* **Job**
Change "displayed" to "shown" and write out all the entries again with nothing else altered. Leave the pictures out.

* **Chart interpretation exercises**
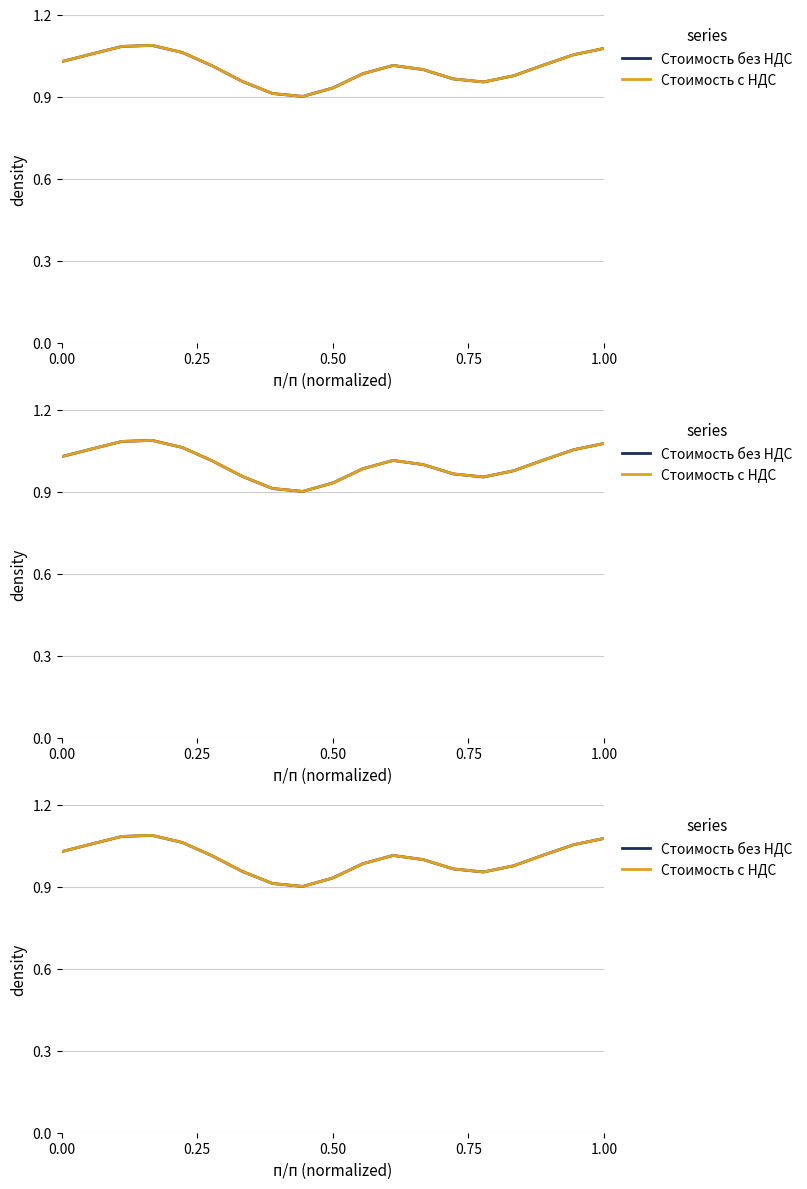

What is the smallest value displayed?

0.9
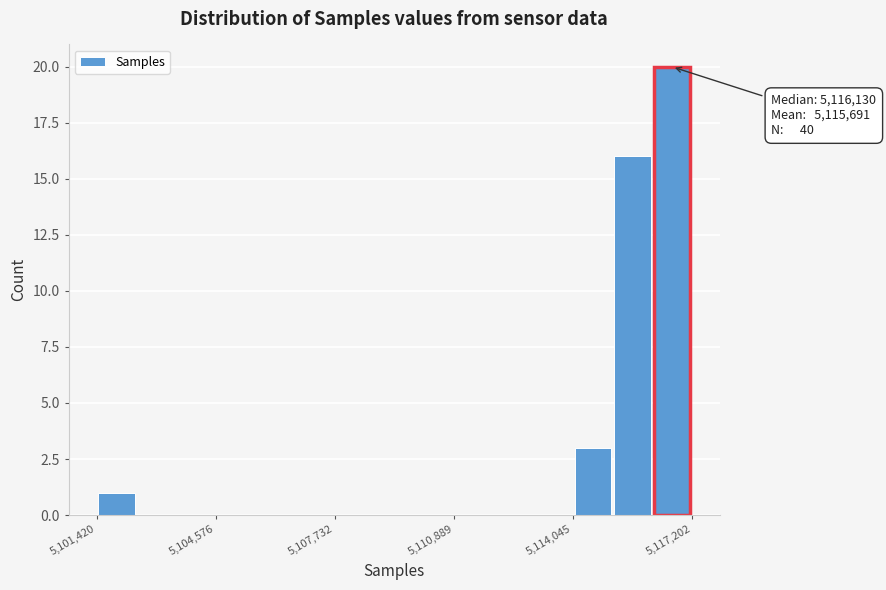

Around what value on the x-axis is the tallest bar? Give the approximate position of its centre, as read against the axis.

5116500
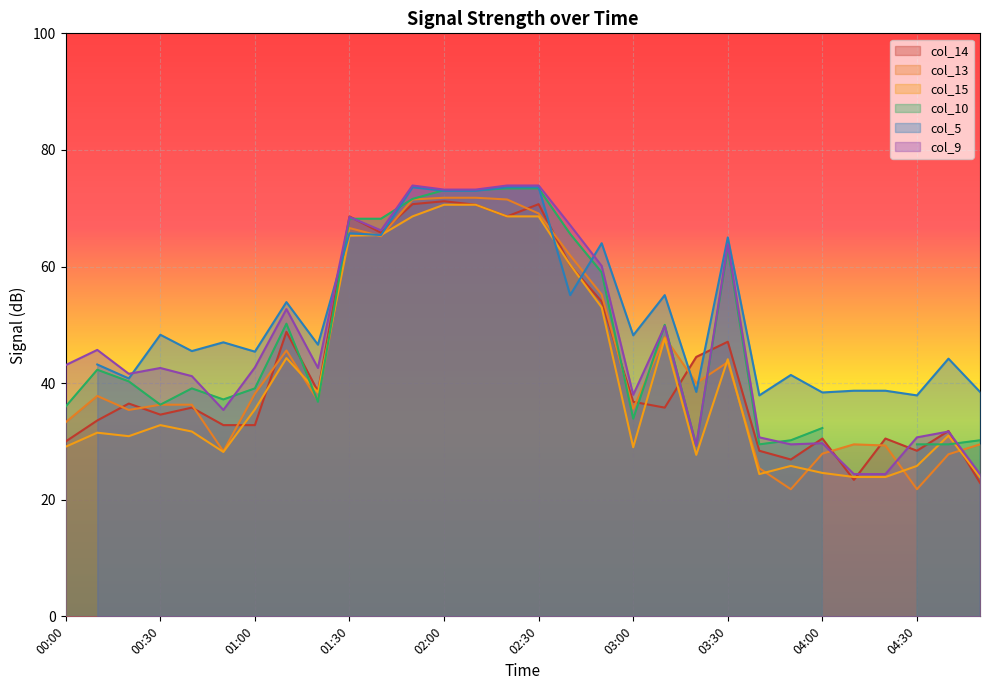

Which series ends up on top after the final intersection of col_9 and col_13?

col_13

* **Answer to the problem**
What is the smallest value shown?

0.9

Around what value on the x-axis is the tallest bar? Give the approximate position of its centre, as read against the axis.

5116500

Which series ends up on top after the final intersection of col_9 and col_13?

col_13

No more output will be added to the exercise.